Life Balance Or The Illusion Of It

Continuing from last week about beach walks and rock collecting, some of the rocks that spark joy for me are the ones that seemingly are very plain, nothing fancy, just rocks.  They are smooth from wear over the millennia of waves, sand, rinse, and repeat.  When I was sixteen years old, I would have instantly skipped them across the surface of the water, trying to get into the double digits.  Now, I have created a different use for them.  I stack them.

It takes patience, which is not my strong suit, and a steady hand.  In addition to being able to stack them, I want to make the pile interesting to me.  I use different colors, textures and sizes to accomplish this goal.  The photo is a perfect example of what I am trying to achieve. 
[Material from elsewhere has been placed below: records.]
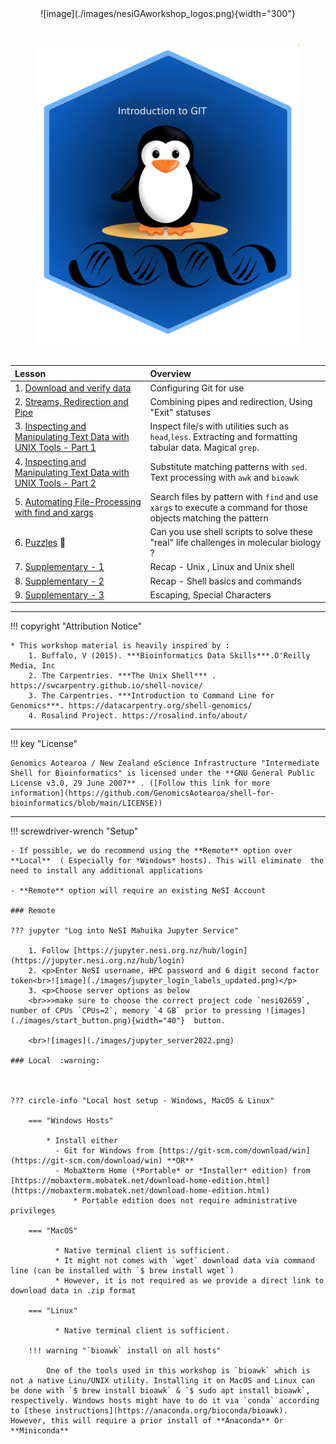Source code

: <center>
![image](./images/nesiGAworkshop_logos.png){width="300"}
</center>

# <p align="center"><img src="./images/logo-2023-sept.png" alt="drawing" width="420"/></p>

<!--- check -->

| **Lesson**                                                                                     | **Overview**                                                                                                    |
| :--------------------------------------------------------------------------------------------- | :-------------------------------------------------------------------------------------------------------------- |
| 1. [Download and verify data](./2_summary_setup.md)                                            | Configuring Git for use                                                                                         |
| 2. [Streams, Redirection and Pipe](./3_streams_red_pipe.md)                                    | Combining pipes and redirection, Using "Exit" statuses                                                          |
| 3. [Inspecting and Manipulating Text Data with UNIX Tools - Part 1](./4_inspectmanipluate.md)  | Inspect file/s with utilities such as `head`,`less`. Extracting and formatting tabular data. Magical `grep`.    |
| 4. [Inspecting and Manipulating Text Data with UNIX Tools - Part 2](./5_inspectmanipulate2.md) | Substitute matching patterns with `sed`. Text processing with `awk` and `bioawk`                                |
| 5. [Automating File-Processing with find and xargs](./6_automate_fileprocessing_find_xargs.md) | Search files by pattern with `find` and use `xargs` to execute a command for those objects matching the pattern |
| 6. [Puzzles](./puzzles.md) 🧩                                                                  | Can you use shell scripts to solve these "real" life challenges in molecular biology ?                          |
| 7. [Supplementary - 1](./supplementary%20/supplementary_1.md)                                  | Recap - Unix , Linux and Unix shell                                                                             |
| 8. [Supplementary - 2](./supplementary%20/supplementary_2.md)                                  | Recap - Shell basics and commands                                                                               |
| 9. [Supplementary - 3](./supplementary%20/supplementary_3.md)                                  | Escaping, Special Characters                                                                                    |

---

!!! copyright "Attribution Notice"

    * This workshop material is heavily inspired by :
        1. Buffalo, V (2015). ***Bioinformatics Data Skills***.O'Reilly Media, Inc
        2. The Carpentries. ***The Unix Shell*** . https://swcarpentry.github.io/shell-novice/
        3. The Carpentries. ***Introduction to Command Line for Genomics***. https://datacarpentry.org/shell-genomics/
        4. Rosalind Project. https://rosalind.info/about/

---

!!! key "License"

    Genomics Aotearoa / New Zealand eScience Infrastructure "Intermediate Shell for Bioinformatics" is licensed under the **GNU General Public License v3.0, 29 June 2007** . ([Follow this link for more information](https://github.com/GenomicsAotearoa/shell-for-bioinformatics/blob/main/LICENSE))

---

!!! screwdriver-wrench "Setup"

    - If possible, we do recommend using the **Remote** option over **Local**  ( Especially for *Windows* hosts). This will eliminate  the need to install any additional applications

    - **Remote** option will require an existing NeSI Account

    ### Remote

    ??? jupyter "Log into NeSI Mahuika Jupyter Service"

        1. Follow [https://jupyter.nesi.org.nz/hub/login](https://jupyter.nesi.org.nz/hub/login)
        2. <p>Enter NeSI username, HPC password and 6 digit second factor token<br>![image](./images/jupyter_login_labels_updated.png)</p>
        3. <p>Choose server options as below
        <br>>>make sure to choose the correct project code `nesi02659`, number of CPUs `CPUs=2`, memory `4 GB` prior to pressing ![images](./images/start_button.png){width="40"}  button.

        <br>![images](./images/jupyter_server2022.png)

    ### Local  :warning:



    ??? circle-info "Local host setup - Windows, MacOS & Linux"

        === "Windows Hosts"

            * Install either
              - Git for Windows from [https://git-scm.com/download/win](https://git-scm.com/download/win) **OR**
              - MobaXterm Home (*Portable* or *Installer* edition) from [https://mobaxterm.mobatek.net/download-home-edition.html](https://mobaxterm.mobatek.net/download-home-edition.html)
                  * Portable edition does not require administrative privileges

        === "MacOS"

              * Native terminal client is sufficient.
              * It might not comes with `wget` download data via command line (can be installed with `$ brew install wget`)
              * However, it is not required as we provide a direct link to download data in .zip format

        === "Linux"

              * Native terminal client is sufficient.

        !!! warning "`bioawk` install on all hosts"

            One of the tools used in this workshop is `bioawk` which is not a native Linu/UNIX utility. Installing it on MacOS and Linux can be done with `$ brew install bioawk` & `$ sudo apt install bioawk`, respectively. Windows hosts might have to do it via `conda` according to [these instructions](https://anaconda.org/bioconda/bioawk). However, this will require a prior install of **Anaconda** Or **Miniconda**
The smallest stack (second from the left) was a collection of small stones from various family trips that I had on my desk in my office for about fifteen years, well before this became an unusual obsession.  I had no idea at the time that I would be scouring the shoreline for stones to stack.  It was simply a reminder of the time we spent together with our children and the various places we had been, a geological scrapbook.

We have a back patio with a low wall around the southern perimeter.  I have stacked large stones, about fifteen pounds worth on the wall and it is a permanent fixture that weathers all four seasons.  It is eight stones tall and after a particularly horrendous storm, the top stone may fall off, but otherwise it is a stalwart memorial for me.  I determined that one of the reasons that this remains intact is due to the weight of the stones. 
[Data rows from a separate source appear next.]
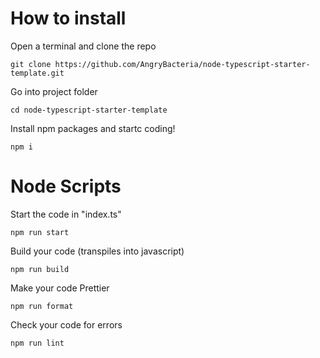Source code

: # How to install

Open a terminal and clone the repo
```
git clone https://github.com/AngryBacteria/node-typescript-starter-template.git
```

Go into project folder
```
cd node-typescript-starter-template
```

Install npm packages and startc coding!
```
npm i
```

# Node Scripts

Start the code in "index.ts"
```
npm run start
```

Build your code (transpiles into javascript)
```
npm run build
```

Make your code Prettier
```
npm run format
```

Check your code for errors
```
npm run lint
```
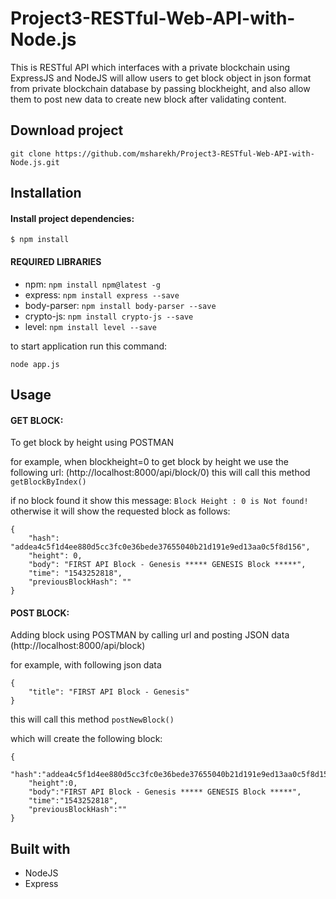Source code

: # Project3-RESTful-Web-API-with-Node.js

This is RESTful API which interfaces with a private blockchain using ExpressJS and NodeJS will allow users to get block object in json format from  private blockchain database by passing blockheight, and also allow them to post new data to create new block after validating content.

## Download project
```
git clone https://github.com/msharekh/Project3-RESTful-Web-API-with-Node.js.git
```


## Installation 

#### Install project dependencies:
```
$ npm install
```

#### REQUIRED LIBRARIES
- npm:            `npm install npm@latest -g`
- express:        `npm install express --save`
- body-parser:    `npm install body-parser --save`
- crypto-js:      `npm install crypto-js --save`
- level:          `npm install level --save`


to start application run this command:
```
node app.js
```

## Usage
 
#### GET BLOCK:

To get block by height using POSTMAN

for example, when blockheight=0 to get block by height we use the following url:
(http://localhost:8000/api/block/0)
this will call this method     `getBlockByIndex()` 

if no block found it show this message:
     ```
     Block Height : 0 is Not found!
     ```
otherwise it will show the requested block as follows:
```
{
    "hash": "addea4c5f1d4ee880d5cc3fc0e36bede37655040b21d191e9ed13aa0c5f8d156",
    "height": 0,
    "body": "FIRST API Block - Genesis ***** GENESIS Block *****",
    "time": "1543252818",
    "previousBlockHash": ""
}
```
 
#### POST BLOCK:

Adding block using POSTMAN by calling url and posting JSON data
(http://localhost:8000/api/block)

for example, with following json data
```
{ 
  	"title": "FIRST API Block - Genesis"
}
```
this will call this method     `postNewBlock()` 

which will create the following block:
```
{
    "hash":"addea4c5f1d4ee880d5cc3fc0e36bede37655040b21d191e9ed13aa0c5f8d156",
    "height":0,
    "body":"FIRST API Block - Genesis ***** GENESIS Block *****",
    "time":"1543252818",
    "previousBlockHash":""
}
```


## Built with
- NodeJS
- Express

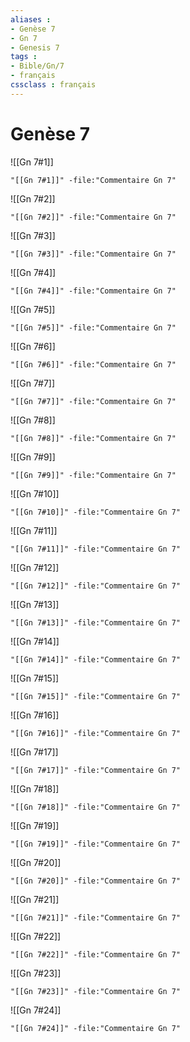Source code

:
 ```yaml
---
aliases : 
- Genèse 7
- Gn 7
- Genesis 7
tags : 
- Bible/Gn/7
- français
cssclass : français
---
```


# Genèse 7

![[Gn 7#1]]

```query
"[[Gn 7#1]]" -file:"Commentaire Gn 7"
```

![[Gn 7#2]]

```query
"[[Gn 7#2]]" -file:"Commentaire Gn 7"
```

![[Gn 7#3]]

```query
"[[Gn 7#3]]" -file:"Commentaire Gn 7"
```

![[Gn 7#4]]

```query
"[[Gn 7#4]]" -file:"Commentaire Gn 7"
```

![[Gn 7#5]]

```query
"[[Gn 7#5]]" -file:"Commentaire Gn 7"
```

![[Gn 7#6]]

```query
"[[Gn 7#6]]" -file:"Commentaire Gn 7"
```

![[Gn 7#7]]

```query
"[[Gn 7#7]]" -file:"Commentaire Gn 7"
```

![[Gn 7#8]]

```query
"[[Gn 7#8]]" -file:"Commentaire Gn 7"
```

![[Gn 7#9]]

```query
"[[Gn 7#9]]" -file:"Commentaire Gn 7"
```

![[Gn 7#10]]

```query
"[[Gn 7#10]]" -file:"Commentaire Gn 7"
```

![[Gn 7#11]]

```query
"[[Gn 7#11]]" -file:"Commentaire Gn 7"
```

![[Gn 7#12]]

```query
"[[Gn 7#12]]" -file:"Commentaire Gn 7"
```

![[Gn 7#13]]

```query
"[[Gn 7#13]]" -file:"Commentaire Gn 7"
```

![[Gn 7#14]]

```query
"[[Gn 7#14]]" -file:"Commentaire Gn 7"
```

![[Gn 7#15]]

```query
"[[Gn 7#15]]" -file:"Commentaire Gn 7"
```

![[Gn 7#16]]

```query
"[[Gn 7#16]]" -file:"Commentaire Gn 7"
```

![[Gn 7#17]]

```query
"[[Gn 7#17]]" -file:"Commentaire Gn 7"
```

![[Gn 7#18]]

```query
"[[Gn 7#18]]" -file:"Commentaire Gn 7"
```

![[Gn 7#19]]

```query
"[[Gn 7#19]]" -file:"Commentaire Gn 7"
```

![[Gn 7#20]]

```query
"[[Gn 7#20]]" -file:"Commentaire Gn 7"
```

![[Gn 7#21]]

```query
"[[Gn 7#21]]" -file:"Commentaire Gn 7"
```

![[Gn 7#22]]

```query
"[[Gn 7#22]]" -file:"Commentaire Gn 7"
```

![[Gn 7#23]]

```query
"[[Gn 7#23]]" -file:"Commentaire Gn 7"
```

![[Gn 7#24]]

```query
"[[Gn 7#24]]" -file:"Commentaire Gn 7"
```

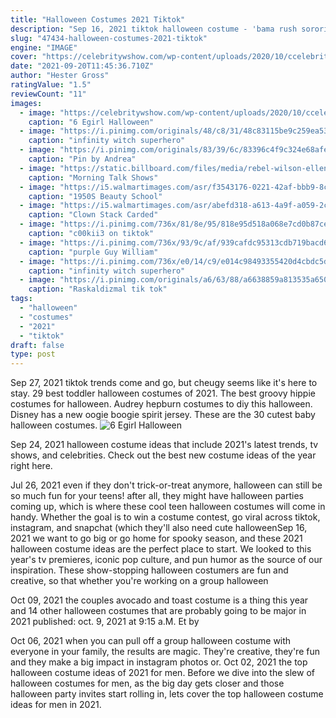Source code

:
 ```yaml
---
title: "Halloween Costumes 2021 Tiktok"
description: "Sep 16, 2021 tiktok halloween costume - 'bama rush sorority recruitment look 2021 photo: tiktok  amazon this is one of those cases where you had to be there to fully understand"
slug: "47434-halloween-costumes-2021-tiktok"
engine: "IMAGE"
cover: "https://celebritywshow.com/wp-content/uploads/2020/10/ccelebrities263e23d9-0f2f-4698-9c8e-f065155b8f62-getty-1188375619.jpg"
date: "2021-09-20T11:45:36.710Z"
author: "Hester Gross"
ratingValue: "1.5"
reviewCount: "11"
images:
  - image: "https://celebritywshow.com/wp-content/uploads/2020/10/ccelebrities263e23d9-0f2f-4698-9c8e-f065155b8f62-getty-1188375619.jpg"
    caption: "6 Egirl Halloween"
  - image: "https://i.pinimg.com/originals/48/c8/31/48c83115be9c259ea53f5226e6a773c2.jpg"
    caption: "infinity witch superhero"
  - image: "https://i.pinimg.com/originals/83/39/6c/83396c4f9c324e68afe564732c4c916a.jpg"
    caption: "Pin by Andrea"
  - image: "https://static.billboard.com/files/media/rebel-wilson-ellen-degeneres-halloween-2018-billboard-1548-compressed.jpg"
    caption: "Morning Talk Shows"
  - image: "https://i5.walmartimages.com/asr/f3543176-0221-42af-bbb9-8ccdef47eaa3_1.9ba72926277e140e3476be0506805fa1.jpeg"
    caption: "1950S Beauty School"
  - image: "https://i5.walmartimages.com/asr/abefd318-a613-4a9f-a059-2cf560661bfd_1.ca9b8474c082f4720cfe7cfeb3bb1447.jpeg"
    caption: "Clown Stack Carded"
  - image: "https://i.pinimg.com/736x/81/8e/95/818e95d518a068e7cd0b87cebf883774.jpg"
    caption: "c00kii3 on tiktok"
  - image: "https://i.pinimg.com/736x/93/9c/af/939cafdc95313cdb719bacd6aa23a2d6.jpg"
    caption: "purple Guy William"
  - image: "https://i.pinimg.com/736x/e0/14/c9/e014c98493355420d4cbdc5d156d3e8a.jpg"
    caption: "infinity witch superhero"
  - image: "https://i.pinimg.com/originals/a6/63/88/a6638859a813535a6506a6b6d58498ae.jpg"
    caption: "Raskaldizmal tik tok"
tags:
  - "halloween"
  - "costumes"
  - "2021"
  - "tiktok"
draft: false
type: post
---
```


Sep 27, 2021 tiktok trends come and go, but cheugy seems like it's here to stay.  29 best toddler halloween costumes of 2021. The best groovy hippie costumes for halloween. Audrey hepburn costumes to diy this halloween. Disney has a new oogie boogie spirit jersey. These are the 30 cutest baby halloween costumes.
![6 Egirl Halloween](https://celebritywshow.com/wp-content/uploads/2020/10/ccelebrities263e23d9-0f2f-4698-9c8e-f065155b8f62-getty-1188375619.jpg "6 Egirl Halloween")

Sep 24, 2021 halloween costume ideas that include 2021&#39;s latest trends, tv shows, and celebrities. Check out the best new costume ideas of the year right here.
<!--inArticleAds-->

<!--galleryOne-->

Jul 26, 2021 even if they don't trick-or-treat anymore, halloween can still be so much fun for your teens! after all, they might have halloween parties coming up, which is where these cool teen halloween costumes will come in handy. Whether the goal is to win a costume contest, go viral across tiktok, instagram, and snapchat (which they'll also need cute halloweenSep 16, 2021 we want to go big or go home for spooky season, and these 2021 halloween costume ideas are the perfect place to start. We looked to this year's tv premieres, iconic pop culture, and pun humor as the source of our inspiration. These show-stopping halloween costumers are fun and creative, so that whether you're working on a group halloween
<!--inArticleAds-->

<!--galleryTwo-->

Oct 09, 2021 the couples avocado and toast costume is a thing this year  and 14 other halloween costumes that are probably going to be major in 2021 published: oct. 9, 2021 at 9:15 a.M. Et by
<!--galleryThree-->

Oct 06, 2021 when you can pull off a group halloween costume with everyone in your family, the results are magic. They're creative, they're fun and they make a big impact in instagram photos or. Oct 02, 2021 the top halloween costume ideas of 2021 for men. Before we dive into the slew of halloween costumes for men, as the big day gets closer and those halloween party invites start rolling in, lets cover the top halloween costume ideas for men in 2021.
Two weeks ago, I walked on North Beach in the rain (which is a perfect time, because you can see all of the colors of the rocks).  I noticed a rather substantial driftwood log on the beach and a myriad of interesting rocks around it.  Inspired, I created an asymmetrical stack of eight various rocks and left it to be appreciated by others.  In the interim, we have had several large storms and I am happy to report that it still stands.

Joan and I were walking a few days ago, and I saw a family notice it.  The teenage boy made a beeline for it, and I muttered to Joan, “Well, it was nice while it lasted.”  I had no desire to protect this public sculpture because eventually, nature will take its course.  Oftentimes, teenage boys accelerate nature.  I know because I was once one.  Just as I was about to watch the destruction of my creation, he whipped out his phone and took pictures of it.  Then he asked his family to pose near it.  Boy, I underestimated his intentions.  Perhaps I was projecting my teenage proclivities on this unsuspecting young man.  

Why is this a topic for my blog?  Great question.  What I have learned from this new hobby is the concept of balance and its importance for our lives.  I always understood this idea, and probably thought that I had some balance, more than most.  But the more that I have learned from an imbalance concerning my health, the more I realize that I never really had it.  I only had the illusion of it.

Looking back, my family, faith, and my career were the priorities over the last thirty or so years.  To be sure, these are admirable priorities to have, but they leave quite a bit out. 

Have you ever seen a bodybuilder who is jacked?  Their chest ripples with muscles, their biceps could crush walnuts, and you look down only to see chicken legs.  He focused on the upper body and skipped a disproportionate number of leg days.  Reflecting on the last thirty years, that is how I see myself.  Instead of skipping leg days, I gave little effort to my health, fitness, diet, nutrition, and all of the things that will make achieving my priorities worth sacrificing for.

If I knew then what I know now, I am confident the whole health event would never have occurred.  I would have had a fully functioning immune system, a healthy way to mitigate stress in my life, and would still be helping people plan for and meet their financial goals.  They say hindsight is 20/20.  Maybe it is.  I choose not to live with regrets, and have the philosophy that everything happens for a reason.  Maybe this is a copout or a way to rationalize when things don’t work out the way you planned.

I can honestly tell you that if I had a magic wand or some way to go back in time and avoid getting sick, avoid the long struggle back to health, and be like I was, I wouldn’t do it.  For me, this is very important, and it is certainly not a copout or rationalization.  I believe with every fiber of my being that this happened for me to course correct my flight plan and make significant changes to avoid disaster.  This was a kinder, gentler affliction, one for which I can recover by making significant lifestyle changes.

If you want to learn patience (which I have always struggled with), you don’t sit down and learn it.  You need to be given an opportunity for which patience is a requirement.  My doctor reminded me several times that this is a marathon and not a sprint.  At the time, I was thinking, “We’ll just see about that.”  Arrogant is a word that comes to mind.  I was bound and determined to prove him wrong and get well way ahead of schedule.  That was more than three years ago, and I am still working my tail off (about three hours every day focused on improving my health). 

Stacking rocks is not a senseless activity to me.  It is a metaphor for one of the most significant lessons that I have ever learned.  Patience aligned with balance can create something beautiful.  My life lacked balance, and with patience, I am slowly getting it back in order.